In recent years, both China and Brazil have emerged as leading economies in the world. Both countries are part of BRICS, which is a grouping acronym for rising market economies like Russia, Brazil, India, China, and South Africa. This is one of the main reasons why trade between China and Brazil is vital in the global trade industry. Historically, trade relations between these two nations have been tremendously strong, and Brazil was even China’s largest trading partner in 2009. Although its position has declined since then, trade with Brazil continues to be highly important for China. This blog discusses the key reasons why Brazil-China trade matters to this day.
The Importance of Brazil-China Trade
These two countries have had close diplomatic ties for a long time. Beijing has always viewed Brazil as a vital gateway to Latin America, while Brazil also considers China as one of the global leaders. These factors have helped the two countries in developing their trade relations. The COVID-19 pandemic has also increased Brazil's dependence on China in recent months, mainly due to the drop in Brazilian exports. According to the Secretariat of Foreign Trade (SECEX), in just the first couple of months of 2020, Brazil already experienced a 7% drop in overall exports while China took up 33.7% of Brazilian exports.

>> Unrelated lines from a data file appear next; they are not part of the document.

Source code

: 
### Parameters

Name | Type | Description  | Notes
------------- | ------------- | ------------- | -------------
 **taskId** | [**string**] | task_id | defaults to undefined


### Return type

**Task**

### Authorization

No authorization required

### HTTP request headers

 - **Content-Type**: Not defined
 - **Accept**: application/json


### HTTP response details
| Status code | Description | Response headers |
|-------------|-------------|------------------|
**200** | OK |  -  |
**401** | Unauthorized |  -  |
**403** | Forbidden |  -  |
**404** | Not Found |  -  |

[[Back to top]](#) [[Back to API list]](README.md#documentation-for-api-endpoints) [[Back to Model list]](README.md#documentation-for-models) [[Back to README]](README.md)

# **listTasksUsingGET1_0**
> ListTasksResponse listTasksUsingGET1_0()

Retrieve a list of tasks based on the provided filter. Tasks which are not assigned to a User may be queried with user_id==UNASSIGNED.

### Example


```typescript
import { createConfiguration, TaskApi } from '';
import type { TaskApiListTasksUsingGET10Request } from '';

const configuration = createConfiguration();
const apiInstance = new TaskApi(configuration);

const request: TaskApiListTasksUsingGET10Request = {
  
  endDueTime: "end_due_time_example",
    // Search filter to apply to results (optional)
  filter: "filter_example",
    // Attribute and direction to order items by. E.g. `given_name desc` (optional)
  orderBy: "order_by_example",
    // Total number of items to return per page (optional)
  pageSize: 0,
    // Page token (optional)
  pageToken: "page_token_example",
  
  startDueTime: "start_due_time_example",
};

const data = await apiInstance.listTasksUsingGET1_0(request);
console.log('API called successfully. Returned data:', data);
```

Moreover, the trade relations between these nations have been boosted by their common interests as well. For instance, Brazil is one of the leading producers of commodities, while China frequently purchases these commodities on a large scale. This means that the trade relationship between the two countries is a win-win situation.
In addition, China has made large-scale investments in Brazilian companies in recent years. This has helped the trade relations between the two, as products made in Brazil are becoming increasingly popular in China. Finally, there is another major reason why trade between both these nations is critical. These two are among the leading players in their respective continents. While Brazil dominates trade in South America, China is the leader in Asia. Thus, robust trade relations between these two emerging regions are vital in ensuring that they can continue recording sustainable growth.